I am not sure quite how to talk about the ways in which this book resonated with me. The author uses multiple narrative styles that I usually find irritating – disjointed, stream-of-consciousness narration and no speech punctuation – but somehow it came together perfectly for this story. The writing itself is so beautiful that I found myself reading passages over again in sheer enjoyment, and the story is incredibly powerful and expertly crafted. Our narrator remains nameless, leaving her as somewhat of a blank slate even as we look at the world through her eyes and through the lens of her life. I am a similar age to the narrator and that contributed to how deeply her story resonated with me. While her experience as a twenty-something in Sydney in 2013 is very different to my own, I walked away feeling like the author had looked straight into my soul and left me raw and exposed. The feeling of being in your early twenties in Sydney and trying to find purpose and meaning in life is very real and very relatable.
Madeleine Watts does not shy away from talking about difficult and confronting topics.
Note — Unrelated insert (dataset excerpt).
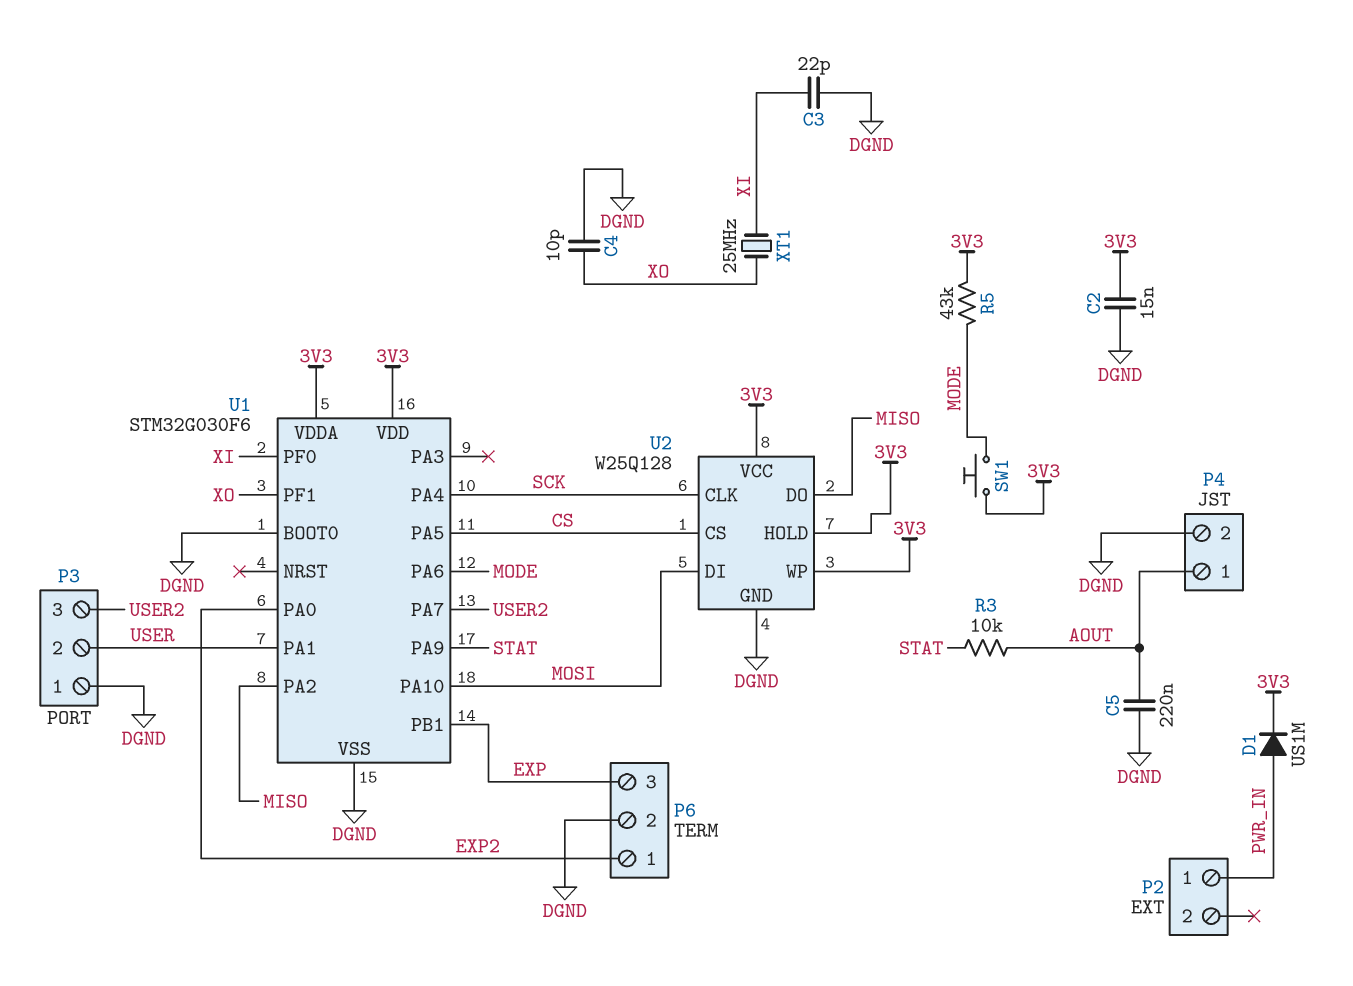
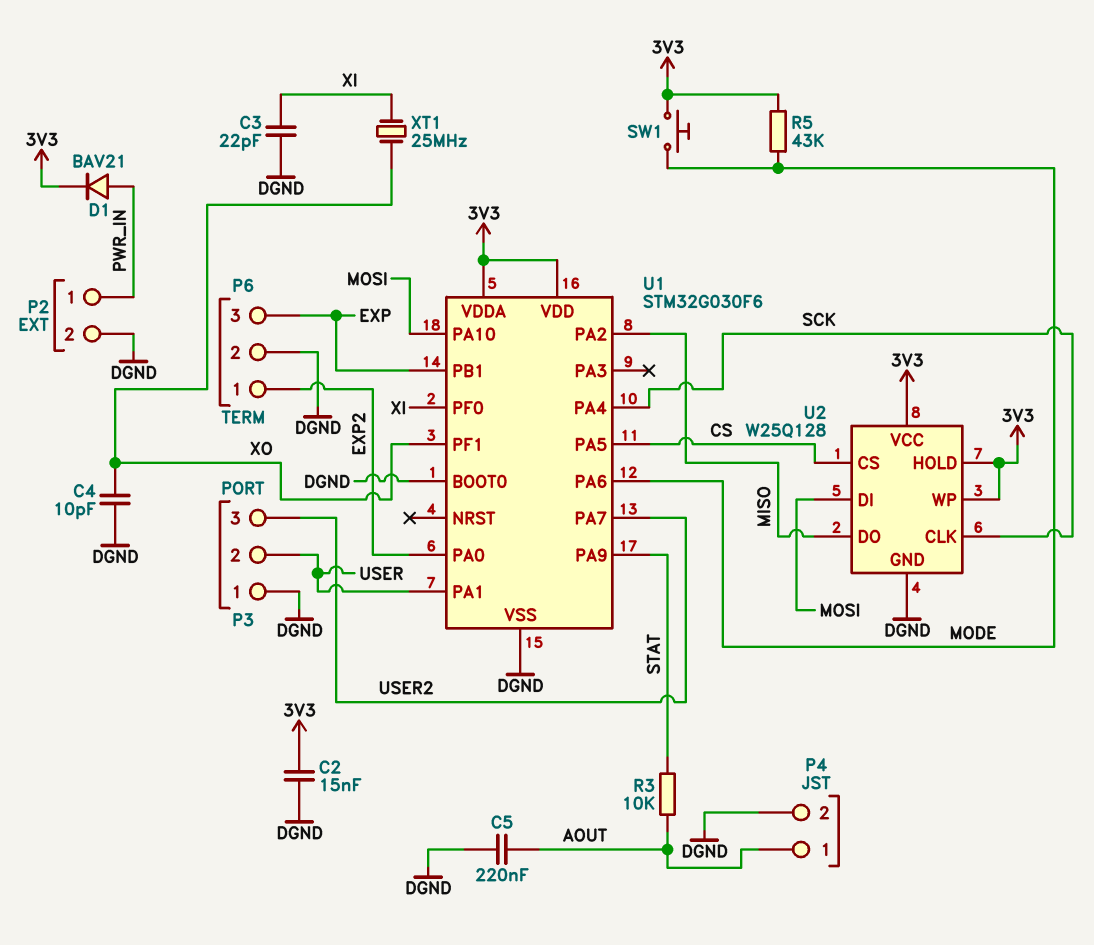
D1: diode US1M (A PWR_IN, K 3V3) -> diode BAV21 (A PWR_IN, K 3V3)
P2 pin 2: none -> DGND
The main one being the looming threat of climate change and how that impacts the psyche of the young people coming of age in these times of upheaval. Anxiety about the state of the climate is threaded throughout the story, as the narrator speculates about what the world will look like on the other side of rising sea-levels and temperature increases. The story is book-ended by summer, particularly the bushfires and record heat. Smoke blankets the city, and the acrid smell is everywhere.
The story also confronts the everyday sexism that is to be found in every part of our society. As our narrator walks the streets of Sydney in the early hours of the morning, with her keys threaded through her fingers, we are given a glimpse into the lives of young women everywhere – her fear and anxiety is all too familiar. Moments like this are scattered through the book, reminding us that though great strides have been made, there is still a long way to go before women can be safe in the streets they call home.
Weeks after finishing it I am still haunted by this book and the message it carries. Part manifesto on the state of the world part detailed character study, there are no wasted words or thoughts. I was hooked from the first pages and devoured the whole thing in a few sittings. The story spoke to, and resonated with something deep inside me. This is definitely a book that will stay with me for a very long time and I will be recommending it at every chance!